Exigences minimales Plus la planification est détaillée, plus la rationalisation est poussée, plus rapide seront les travaux, affirme Maryse Scholtes. Pour la Maison du savoir, les estimations pour la durée du chantier sont de 36 mois. « D’après ma perception de l’ambiance politique dans ce dossier, je suppose que le projet de loi devrait encore pouvoir passer les instances législatives et être voté avant la fin de l’année, » espère le ministre des Travaux publics. Ce qui, avec un début des travaux en 2009, mènerait effectivement à 2012, tel qu’annoncé, pour une rentrée académique à Belval, car tous les autres bâtiments seront moins complexes et moins chers à construire (de 40 à 100 millions d’euros, selon l’envergure et la technicité du programme). Michael Scheuern résume les besoins minimaux pour que cela soit imaginable, pour que l’Université puisse fonctionner : il faudrait au moins deux bâtiments pour la recherche théorique, sciences humaines et ingénierie, la Maison du savoir bien sûr, qui abritera les auditoires et le rectorat, et au moins un bâtiment pour la recherche en laboratoire… La Maison des sciences naturelles et celle des matériaux sont dans leur phase de programmation, elles sont les plus complexes (cette recherche est encore jeune à l’Uni.lu, difficile à se projeter dans dix ans) et coûteuses, vu les besoins en équipements complexes.

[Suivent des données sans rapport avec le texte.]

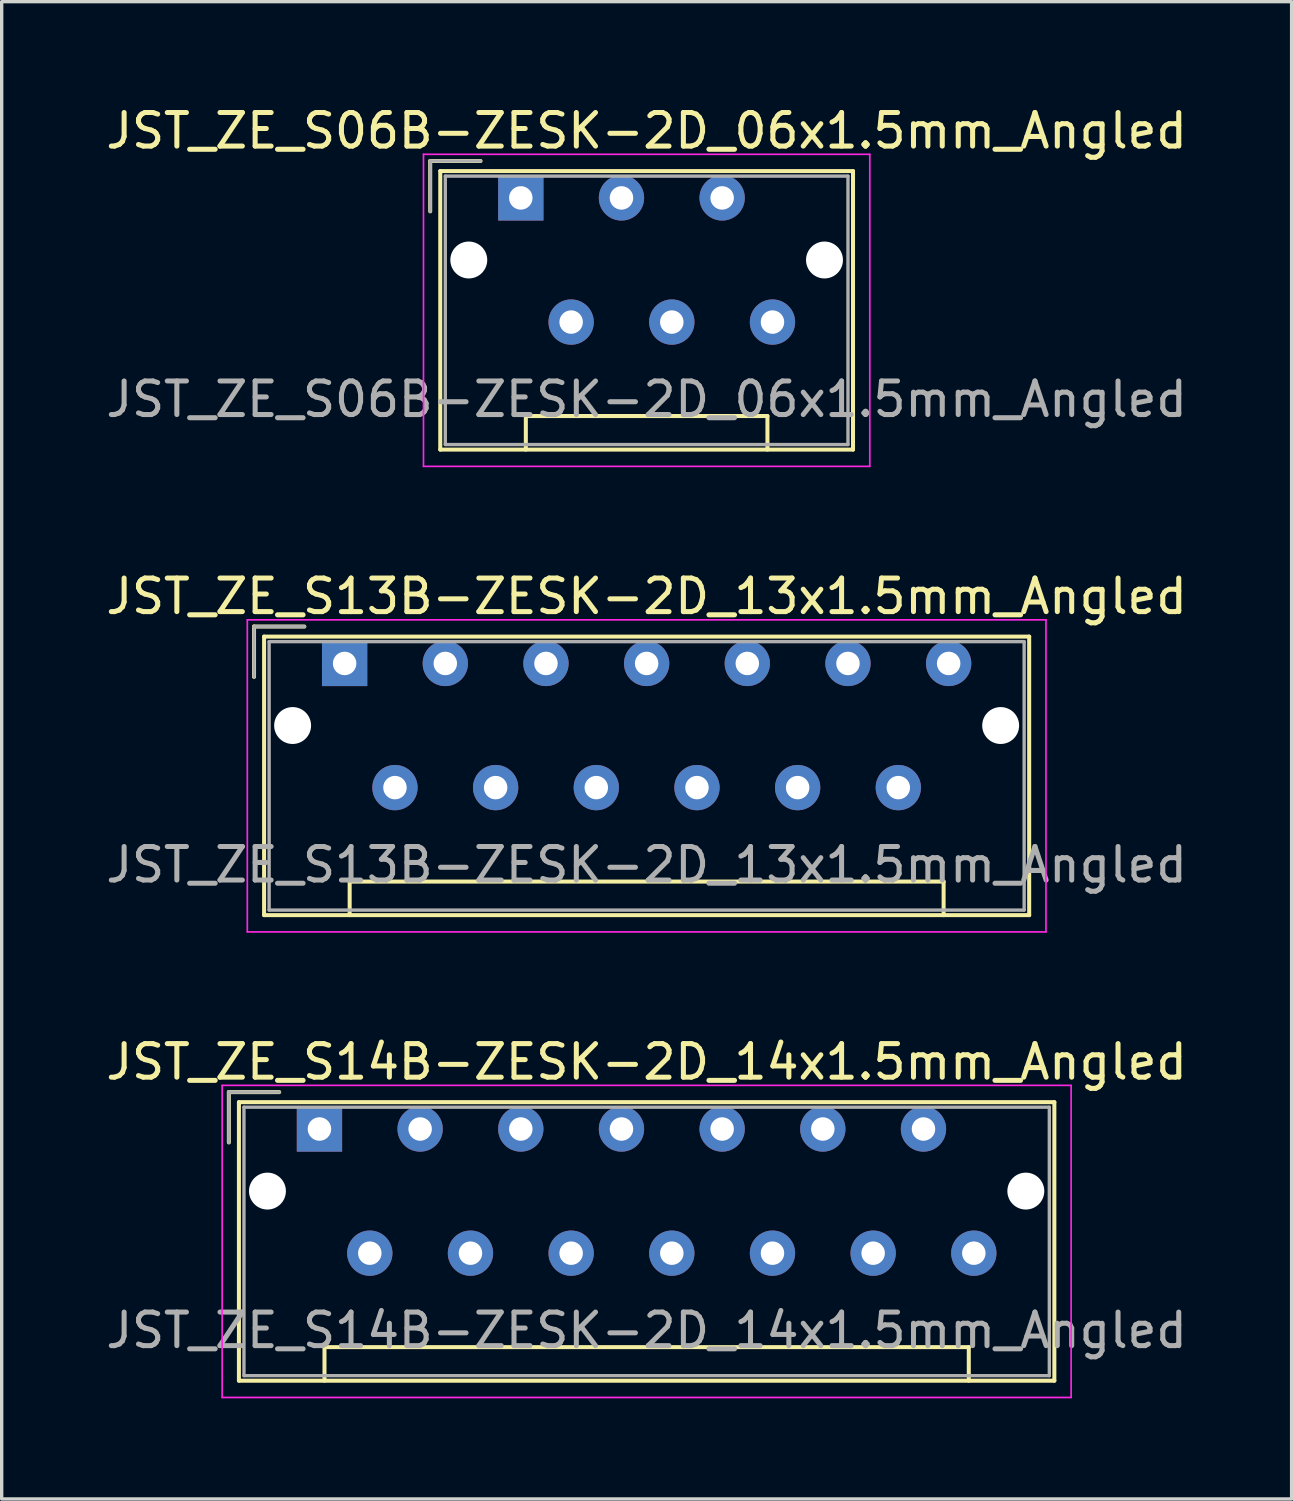
<source format=kicad_pcb>
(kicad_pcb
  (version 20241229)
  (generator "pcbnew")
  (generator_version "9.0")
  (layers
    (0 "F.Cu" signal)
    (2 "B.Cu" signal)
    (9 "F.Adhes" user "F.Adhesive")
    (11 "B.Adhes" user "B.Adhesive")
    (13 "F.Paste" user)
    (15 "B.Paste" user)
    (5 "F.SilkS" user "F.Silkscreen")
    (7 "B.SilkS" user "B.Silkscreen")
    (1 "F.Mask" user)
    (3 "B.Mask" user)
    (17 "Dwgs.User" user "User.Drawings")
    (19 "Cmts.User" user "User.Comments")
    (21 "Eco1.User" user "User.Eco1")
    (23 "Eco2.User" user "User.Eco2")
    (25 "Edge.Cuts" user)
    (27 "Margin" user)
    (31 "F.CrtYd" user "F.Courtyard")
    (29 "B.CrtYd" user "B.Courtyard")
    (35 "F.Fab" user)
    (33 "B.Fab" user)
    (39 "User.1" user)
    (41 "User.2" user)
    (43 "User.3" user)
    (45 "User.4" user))
  (footprint "JST_ZE_S06B-ZESK-2D_06x1.5mm_Angled"
    (layer "F.Cu")
    (at 12.47 2.848)
    (property "Reference" "JST_ZE_S06B-ZESK-2D_06x1.5mm_Angled" (at 3.75 -2 0) (layer "F.SilkS") (effects (font (size 1 1) (thickness 0.15))))
    (attr through_hole)
    (fp_line (start -2.7 -1.1) (end -1.2 -1.1) (stroke (width 0.12) (type solid)) (layer "F.SilkS"))
    (fp_line (start -2.7 0.4) (end -2.7 -1.1) (stroke (width 0.12) (type solid)) (layer "F.SilkS"))
    (fp_line (start -2.4 -0.8) (end -2.4 7.5) (stroke (width 0.12) (type solid)) (layer "F.SilkS"))
    (fp_line (start -2.4 7.5) (end 9.9 7.5) (stroke (width 0.12) (type solid)) (layer "F.SilkS"))
    (fp_line (start 0.15 6.5) (end 7.35 6.5) (stroke (width 0.12) (type solid)) (layer "F.SilkS"))
    (fp_line (start 0.15 7.5) (end 0.15 6.5) (stroke (width 0.12) (type solid)) (layer "F.SilkS"))
    (fp_line (start 7.35 6.5) (end 7.35 7.5) (stroke (width 0.12) (type solid)) (layer "F.SilkS"))
    (fp_line (start 9.9 -0.8) (end -2.4 -0.8) (stroke (width 0.12) (type solid)) (layer "F.SilkS"))
    (fp_line (start 9.9 7.5) (end 9.9 -0.8) (stroke (width 0.12) (type solid)) (layer "F.SilkS"))
    (fp_line (start -2.9 -1.3) (end -2.9 8) (stroke (width 0.05) (type solid)) (layer "F.CrtYd"))
    (fp_line (start -2.9 8) (end 10.4 8) (stroke (width 0.05) (type solid)) (layer "F.CrtYd"))
    (fp_line (start 10.4 -1.3) (end -2.9 -1.3) (stroke (width 0.05) (type solid)) (layer "F.CrtYd"))
    (fp_line (start 10.4 8) (end 10.4 -1.3) (stroke (width 0.05) (type solid)) (layer "F.CrtYd"))
    (fp_line (start -2.7 -1.1) (end -1.2 -1.1) (stroke (width 0.1) (type solid)) (layer "F.Fab"))
    (fp_line (start -2.7 0.4) (end -2.7 -1.1) (stroke (width 0.1) (type solid)) (layer "F.Fab"))
    (fp_line (start -2.25 -0.65) (end -2.25 7.35) (stroke (width 0.1) (type solid)) (layer "F.Fab"))
    (fp_line (start -2.25 7.35) (end 9.75 7.35) (stroke (width 0.1) (type solid)) (layer "F.Fab"))
    (fp_line (start 9.75 -0.65) (end -2.25 -0.65) (stroke (width 0.1) (type solid)) (layer "F.Fab"))
    (fp_line (start 9.75 7.35) (end 9.75 -0.65) (stroke (width 0.1) (type solid)) (layer "F.Fab"))
    (fp_text user "${REFERENCE}" (at 3.75 6 0) (layer "F.Fab") (effects (font (size 1 1) (thickness 0.15))))
    (pad "" np_thru_hole circle (at -1.55 1.85) (size 1.1 1.1) (drill 1.1) (layers "*.Cu"))
    (pad "" np_thru_hole circle (at 9.05 1.85) (size 1.1 1.1) (drill 1.1) (layers "*.Cu"))
    (pad "1" thru_hole rect (at 0 0) (size 1.35 1.35) (drill 0.7) (layers "*.Cu" "*.Mask"))
    (pad "2" thru_hole circle (at 1.5 3.7) (size 1.35 1.35) (drill 0.7) (layers "*.Cu" "*.Mask"))
    (pad "3" thru_hole circle (at 3 0) (size 1.35 1.35) (drill 0.7) (layers "*.Cu" "*.Mask"))
    (pad "4" thru_hole circle (at 4.5 3.7) (size 1.35 1.35) (drill 0.7) (layers "*.Cu" "*.Mask"))
    (pad "5" thru_hole circle (at 6 0) (size 1.35 1.35) (drill 0.7) (layers "*.Cu" "*.Mask"))
    (pad "6" thru_hole circle (at 7.5 3.7) (size 1.35 1.35) (drill 0.7) (layers "*.Cu" "*.Mask")))
  (footprint "JST_ZE_S13B-ZESK-2D_13x1.5mm_Angled"
    (layer "F.Cu")
    (at 7.22 16.721)
    (property "Reference" "JST_ZE_S13B-ZESK-2D_13x1.5mm_Angled" (at 9 -2 0) (layer "F.SilkS") (effects (font (size 1 1) (thickness 0.15))))
    (attr through_hole)
    (fp_line (start -2.7 -1.1) (end -1.2 -1.1) (stroke (width 0.12) (type solid)) (layer "F.SilkS"))
    (fp_line (start -2.7 0.4) (end -2.7 -1.1) (stroke (width 0.12) (type solid)) (layer "F.SilkS"))
    (fp_line (start -2.4 -0.8) (end -2.4 7.5) (stroke (width 0.12) (type solid)) (layer "F.SilkS"))
    (fp_line (start -2.4 7.5) (end 20.4 7.5) (stroke (width 0.12) (type solid)) (layer "F.SilkS"))
    (fp_line (start 0.15 6.5) (end 17.85 6.5) (stroke (width 0.12) (type solid)) (layer "F.SilkS"))
    (fp_line (start 0.15 7.5) (end 0.15 6.5) (stroke (width 0.12) (type solid)) (layer "F.SilkS"))
    (fp_line (start 17.85 6.5) (end 17.85 7.5) (stroke (width 0.12) (type solid)) (layer "F.SilkS"))
    (fp_line (start 20.4 -0.8) (end -2.4 -0.8) (stroke (width 0.12) (type solid)) (layer "F.SilkS"))
    (fp_line (start 20.4 7.5) (end 20.4 -0.8) (stroke (width 0.12) (type solid)) (layer "F.SilkS"))
    (fp_line (start -2.9 -1.3) (end -2.9 8) (stroke (width 0.05) (type solid)) (layer "F.CrtYd"))
    (fp_line (start -2.9 8) (end 20.9 8) (stroke (width 0.05) (type solid)) (layer "F.CrtYd"))
    (fp_line (start 20.9 -1.3) (end -2.9 -1.3) (stroke (width 0.05) (type solid)) (layer "F.CrtYd"))
    (fp_line (start 20.9 8) (end 20.9 -1.3) (stroke (width 0.05) (type solid)) (layer "F.CrtYd"))
    (fp_line (start -2.7 -1.1) (end -1.2 -1.1) (stroke (width 0.1) (type solid)) (layer "F.Fab"))
    (fp_line (start -2.7 0.4) (end -2.7 -1.1) (stroke (width 0.1) (type solid)) (layer "F.Fab"))
    (fp_line (start -2.25 -0.65) (end -2.25 7.35) (stroke (width 0.1) (type solid)) (layer "F.Fab"))
    (fp_line (start -2.25 7.35) (end 20.25 7.35) (stroke (width 0.1) (type solid)) (layer "F.Fab"))
    (fp_line (start 20.25 -0.65) (end -2.25 -0.65) (stroke (width 0.1) (type solid)) (layer "F.Fab"))
    (fp_line (start 20.25 7.35) (end 20.25 -0.65) (stroke (width 0.1) (type solid)) (layer "F.Fab"))
    (fp_text user "${REFERENCE}" (at 9 6 0) (layer "F.Fab") (effects (font (size 1 1) (thickness 0.15))))
    (pad "" np_thru_hole circle (at -1.55 1.85) (size 1.1 1.1) (drill 1.1) (layers "*.Cu"))
    (pad "" np_thru_hole circle (at 19.55 1.85) (size 1.1 1.1) (drill 1.1) (layers "*.Cu"))
    (pad "1" thru_hole rect (at 0 0) (size 1.35 1.35) (drill 0.7) (layers "*.Cu" "*.Mask"))
    (pad "2" thru_hole circle (at 1.5 3.7) (size 1.35 1.35) (drill 0.7) (layers "*.Cu" "*.Mask"))
    (pad "3" thru_hole circle (at 3 0) (size 1.35 1.35) (drill 0.7) (layers "*.Cu" "*.Mask"))
    (pad "4" thru_hole circle (at 4.5 3.7) (size 1.35 1.35) (drill 0.7) (layers "*.Cu" "*.Mask"))
    (pad "5" thru_hole circle (at 6 0) (size 1.35 1.35) (drill 0.7) (layers "*.Cu" "*.Mask"))
    (pad "6" thru_hole circle (at 7.5 3.7) (size 1.35 1.35) (drill 0.7) (layers "*.Cu" "*.Mask"))
    (pad "7" thru_hole circle (at 9 0) (size 1.35 1.35) (drill 0.7) (layers "*.Cu" "*.Mask"))
    (pad "8" thru_hole circle (at 10.5 3.7) (size 1.35 1.35) (drill 0.7) (layers "*.Cu" "*.Mask"))
    (pad "9" thru_hole circle (at 12 0) (size 1.35 1.35) (drill 0.7) (layers "*.Cu" "*.Mask"))
    (pad "10" thru_hole circle (at 13.5 3.7) (size 1.35 1.35) (drill 0.7) (layers "*.Cu" "*.Mask"))
    (pad "11" thru_hole circle (at 15 0) (size 1.35 1.35) (drill 0.7) (layers "*.Cu" "*.Mask"))
    (pad "12" thru_hole circle (at 16.5 3.7) (size 1.35 1.35) (drill 0.7) (layers "*.Cu" "*.Mask"))
    (pad "13" thru_hole circle (at 18 0) (size 1.35 1.35) (drill 0.7) (layers "*.Cu" "*.Mask")))
  (footprint "JST_ZE_S14B-ZESK-2D_14x1.5mm_Angled"
    (layer "F.Cu")
    (at 6.47 30.595)
    (property "Reference" "JST_ZE_S14B-ZESK-2D_14x1.5mm_Angled" (at 9.75 -2 0) (layer "F.SilkS") (effects (font (size 1 1) (thickness 0.15))))
    (attr through_hole)
    (fp_line (start -2.7 -1.1) (end -1.2 -1.1) (stroke (width 0.12) (type solid)) (layer "F.SilkS"))
    (fp_line (start -2.7 0.4) (end -2.7 -1.1) (stroke (width 0.12) (type solid)) (layer "F.SilkS"))
    (fp_line (start -2.4 -0.8) (end -2.4 7.5) (stroke (width 0.12) (type solid)) (layer "F.SilkS"))
    (fp_line (start -2.4 7.5) (end 21.9 7.5) (stroke (width 0.12) (type solid)) (layer "F.SilkS"))
    (fp_line (start 0.15 6.5) (end 19.35 6.5) (stroke (width 0.12) (type solid)) (layer "F.SilkS"))
    (fp_line (start 0.15 7.5) (end 0.15 6.5) (stroke (width 0.12) (type solid)) (layer "F.SilkS"))
    (fp_line (start 19.35 6.5) (end 19.35 7.5) (stroke (width 0.12) (type solid)) (layer "F.SilkS"))
    (fp_line (start 21.9 -0.8) (end -2.4 -0.8) (stroke (width 0.12) (type solid)) (layer "F.SilkS"))
    (fp_line (start 21.9 7.5) (end 21.9 -0.8) (stroke (width 0.12) (type solid)) (layer "F.SilkS"))
    (fp_line (start -2.9 -1.3) (end -2.9 8) (stroke (width 0.05) (type solid)) (layer "F.CrtYd"))
    (fp_line (start -2.9 8) (end 22.4 8) (stroke (width 0.05) (type solid)) (layer "F.CrtYd"))
    (fp_line (start 22.4 -1.3) (end -2.9 -1.3) (stroke (width 0.05) (type solid)) (layer "F.CrtYd"))
    (fp_line (start 22.4 8) (end 22.4 -1.3) (stroke (width 0.05) (type solid)) (layer "F.CrtYd"))
    (fp_line (start -2.7 -1.1) (end -1.2 -1.1) (stroke (width 0.1) (type solid)) (layer "F.Fab"))
    (fp_line (start -2.7 0.4) (end -2.7 -1.1) (stroke (width 0.1) (type solid)) (layer "F.Fab"))
    (fp_line (start -2.25 -0.65) (end -2.25 7.35) (stroke (width 0.1) (type solid)) (layer "F.Fab"))
    (fp_line (start -2.25 7.35) (end 21.75 7.35) (stroke (width 0.1) (type solid)) (layer "F.Fab"))
    (fp_line (start 21.75 -0.65) (end -2.25 -0.65) (stroke (width 0.1) (type solid)) (layer "F.Fab"))
    (fp_line (start 21.75 7.35) (end 21.75 -0.65) (stroke (width 0.1) (type solid)) (layer "F.Fab"))
    (fp_text user "${REFERENCE}" (at 9.75 6 0) (layer "F.Fab") (effects (font (size 1 1) (thickness 0.15))))
    (pad "" np_thru_hole circle (at -1.55 1.85) (size 1.1 1.1) (drill 1.1) (layers "*.Cu"))
    (pad "" np_thru_hole circle (at 21.05 1.85) (size 1.1 1.1) (drill 1.1) (layers "*.Cu"))
    (pad "1" thru_hole rect (at 0 0) (size 1.35 1.35) (drill 0.7) (layers "*.Cu" "*.Mask"))
    (pad "2" thru_hole circle (at 1.5 3.7) (size 1.35 1.35) (drill 0.7) (layers "*.Cu" "*.Mask"))
    (pad "3" thru_hole circle (at 3 0) (size 1.35 1.35) (drill 0.7) (layers "*.Cu" "*.Mask"))
    (pad "4" thru_hole circle (at 4.5 3.7) (size 1.35 1.35) (drill 0.7) (layers "*.Cu" "*.Mask"))
    (pad "5" thru_hole circle (at 6 0) (size 1.35 1.35) (drill 0.7) (layers "*.Cu" "*.Mask"))
    (pad "6" thru_hole circle (at 7.5 3.7) (size 1.35 1.35) (drill 0.7) (layers "*.Cu" "*.Mask"))
    (pad "7" thru_hole circle (at 9 0) (size 1.35 1.35) (drill 0.7) (layers "*.Cu" "*.Mask"))
    (pad "8" thru_hole circle (at 10.5 3.7) (size 1.35 1.35) (drill 0.7) (layers "*.Cu" "*.Mask"))
    (pad "9" thru_hole circle (at 12 0) (size 1.35 1.35) (drill 0.7) (layers "*.Cu" "*.Mask"))
    (pad "10" thru_hole circle (at 13.5 3.7) (size 1.35 1.35) (drill 0.7) (layers "*.Cu" "*.Mask"))
    (pad "11" thru_hole circle (at 15 0) (size 1.35 1.35) (drill 0.7) (layers "*.Cu" "*.Mask"))
    (pad "12" thru_hole circle (at 16.5 3.7) (size 1.35 1.35) (drill 0.7) (layers "*.Cu" "*.Mask"))
    (pad "13" thru_hole circle (at 18 0) (size 1.35 1.35) (drill 0.7) (layers "*.Cu" "*.Mask"))
    (pad "14" thru_hole circle (at 19.5 3.7) (size 1.35 1.35) (drill 0.7) (layers "*.Cu" "*.Mask")))
  (gr_rect
    (start -3 -3)
    (end 35.44 41.62)
    (stroke (width 0.1) (type default))
    (fill no)
    (layer "Edge.Cuts")))
</source>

Une Bibliothèque universitaire de 12 000 mètres carrés sera parallèlement aménagée par Hermann [&] Valentiny dans la Möllerei.

De l’architecture L’Université du Luxembourg à Belval est aussi une question de symboles et de standing, donc pas question de faire du préfabriqué comme tant d’universités nouvelles à l’étranger. Les bâtiments doivent avoir une certaine qualité architecturale, pouvoir faire contrepoids aux hauts-fourneaux monumentaux qu’ils jouxtent ainsi qu’au prestige affiché du bâtiment que Claude Vasconi a construit pour Dexia-Bil. Que Christian Bauer, co-lauréat de la Maison du savoir, ait présidé le jury pour la Maison des sciences humaines prouve la volonté de préserver une certaine unité de tous les bâtiments de la Cité des sciences. 

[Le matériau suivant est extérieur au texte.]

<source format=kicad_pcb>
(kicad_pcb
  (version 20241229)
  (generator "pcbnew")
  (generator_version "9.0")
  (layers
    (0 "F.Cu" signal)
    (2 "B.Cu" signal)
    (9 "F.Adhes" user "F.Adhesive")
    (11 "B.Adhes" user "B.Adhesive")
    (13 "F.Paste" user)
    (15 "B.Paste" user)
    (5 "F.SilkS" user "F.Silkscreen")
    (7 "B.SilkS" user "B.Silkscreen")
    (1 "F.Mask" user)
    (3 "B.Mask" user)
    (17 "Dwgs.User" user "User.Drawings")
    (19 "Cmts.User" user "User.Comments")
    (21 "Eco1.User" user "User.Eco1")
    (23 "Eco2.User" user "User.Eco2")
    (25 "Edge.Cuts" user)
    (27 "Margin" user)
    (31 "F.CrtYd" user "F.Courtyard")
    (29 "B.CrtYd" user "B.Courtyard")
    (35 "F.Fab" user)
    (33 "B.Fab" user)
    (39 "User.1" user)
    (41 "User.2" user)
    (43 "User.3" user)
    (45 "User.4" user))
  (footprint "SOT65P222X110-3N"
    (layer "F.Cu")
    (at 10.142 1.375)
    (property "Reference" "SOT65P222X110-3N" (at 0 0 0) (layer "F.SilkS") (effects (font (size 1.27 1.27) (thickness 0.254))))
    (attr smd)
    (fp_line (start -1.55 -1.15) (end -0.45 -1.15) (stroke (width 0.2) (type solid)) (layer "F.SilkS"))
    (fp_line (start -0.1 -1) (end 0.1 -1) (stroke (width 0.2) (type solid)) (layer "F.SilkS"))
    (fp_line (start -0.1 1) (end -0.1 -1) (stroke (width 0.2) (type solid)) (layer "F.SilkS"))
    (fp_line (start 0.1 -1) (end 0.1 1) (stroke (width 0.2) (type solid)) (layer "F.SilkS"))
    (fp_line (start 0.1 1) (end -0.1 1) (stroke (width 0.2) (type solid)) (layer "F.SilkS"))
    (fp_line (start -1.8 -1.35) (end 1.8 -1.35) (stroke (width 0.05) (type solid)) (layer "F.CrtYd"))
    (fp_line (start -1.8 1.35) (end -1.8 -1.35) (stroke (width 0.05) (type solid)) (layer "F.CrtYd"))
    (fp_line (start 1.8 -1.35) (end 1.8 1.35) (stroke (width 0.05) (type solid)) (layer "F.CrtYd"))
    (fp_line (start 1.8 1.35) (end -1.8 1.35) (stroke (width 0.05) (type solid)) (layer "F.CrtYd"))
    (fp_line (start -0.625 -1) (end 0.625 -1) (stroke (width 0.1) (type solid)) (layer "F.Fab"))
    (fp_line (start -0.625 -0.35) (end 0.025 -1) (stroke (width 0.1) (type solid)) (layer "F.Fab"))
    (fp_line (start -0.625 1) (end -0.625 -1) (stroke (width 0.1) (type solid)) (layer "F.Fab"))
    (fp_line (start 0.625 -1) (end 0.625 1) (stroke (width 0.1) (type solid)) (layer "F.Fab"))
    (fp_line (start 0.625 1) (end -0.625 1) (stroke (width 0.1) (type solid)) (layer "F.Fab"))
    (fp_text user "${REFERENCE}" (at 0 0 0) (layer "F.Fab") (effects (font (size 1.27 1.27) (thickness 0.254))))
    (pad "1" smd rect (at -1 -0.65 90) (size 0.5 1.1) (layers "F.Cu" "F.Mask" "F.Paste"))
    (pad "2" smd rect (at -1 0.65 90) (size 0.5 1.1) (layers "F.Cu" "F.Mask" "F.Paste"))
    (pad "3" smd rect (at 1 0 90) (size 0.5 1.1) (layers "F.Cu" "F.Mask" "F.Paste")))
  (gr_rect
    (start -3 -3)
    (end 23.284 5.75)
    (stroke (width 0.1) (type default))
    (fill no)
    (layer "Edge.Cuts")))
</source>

« Pour nous, soulignait le ministre de l’Enseignement supérieur, François Biltgen (CSV) lors de la présentation du projet samedi, il est essentiel d’obtenir un ensemble harmonieux ici ». C’est pourquoi les contraintes étaient nombreuses : outre le programme, l’enveloppe budgétaire à respecter et la taille de la parcelle allouée, le gabarit maximal, des obligations d’écologie et de frais de fonctionnement, voire même de matériaux de la façade, devant être minérale étaient fixés d’office. Du projet lauréat, de Tatiana Fabeck [&] Abscis, que les architectes décrivent comme « micro-ville dans la ville », le jury a apprécié la simplicité, l’efficacité ainsi que la lisibilité immédiate des fonctions dans un bâtiment central avec quatre tours. 

« Ces concours, estime Michael Scheueren, sont très importants pour le projet. D’ailleurs j’ai remarqué que plus ils sont contraignants, plus les idées sont astucieuses. » Il a contribué à l’élaboration des programmes de construction, puis aux pré-jurys qui ont défini les huit bureaux participant à chacun des concours. Et promet que, après les dernières remarques qui seront faites ces jours-ci par rapport à l’APD et au texte du projet de loi, l’Université s’imposera la discipline de ne plus y changer ne serait-ce qu’un iota, car ce sont ces changements de programmes qui freinent et font souvent exploser les budgets des lycées et autres bâtiments publics.